Construction workers were joined on Monday, April 13th by construction contractors and community groups at the Indiana Statehouse in their opposition to GOP attempts to eliminate that state’s Common Construction Wage. Workers across the state are making their voices heard and are taking to the airwaves to ensure that every Indiana citizen is able to hear their message.
Labor is not alone in its opposition to this proposed law. More than 30 Indiana mayors have come out against the law, including the mayors of Evansville, Boonville, Mt. Vernon, and Rockford. In Bloomington, where a mayoral election is underway, Democratic challenger Darryl Neher has voiced strong support for the CCW, calling repeal “a short-sighted and foolhardy attack on the working men and women of Indiana.” Neher has proposed that the city council take action and draft legislation that allows Bloomington to maintain its ability to pay fair wages on publicly funded construction projects.

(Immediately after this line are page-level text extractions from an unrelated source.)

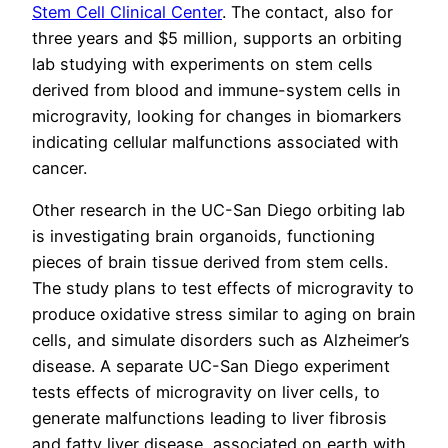
Stem Cell Clinical Center
. The contact, also for
three years and $5 million, supports an orbiting
lab studying with experiments on stem cells
derived from blood and immune-system cells in
microgravity, looking for changes in biomarkers
indicating cellular malfunctions associated with
cancer.
Other research in the UC-San Diego orbiting lab
is investigating brain organoids, functioning
pieces of brain tissue derived from stem cells.
The study plans to test effects of microgravity to
produce oxidative stress similar to aging on brain
cells, and simulate disorders such as Alzheimer’s
disease. A separate UC-San Diego experiment
tests effects of microgravity on liver cells, to
generate malfunctions leading to liver fibrosis
and fatty liver disease, associated on earth with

South Bend Mayor Pete Buttigieg called on his city council to make a similar move earlier this year. As he noted at the time:
“We can hold ourselves to a higher standard, and as the Economic Policy Institute suggests, in the process we can ensure worker safety, maintain the highest standards of construction quality, keep construction costs competitive and pay fair and livable wages.”
The bill, first passed in the Indiana House, is labelled HB 1019. It passed the Senate Tax and Fiscal Policy Committee by an 8-5 margin last week, meaning the Governor and conservative Republicans are one step closer to repealing that state’s Common Construction Wage which has worked for over 70 years. All committee Republicans voted in favor of the bill except for one, Senator Ed Charbonneau, who joined Democrats in voting against the wage-limiting bill.
Indiana’s Common Construction Wage is similar to the prevailing wage which sets wages and standards on publicly financed projects. Unlike the prevailing wage, the Common Construction Wage is determined by local boards composed of employers, Union representatives and two members of the local community.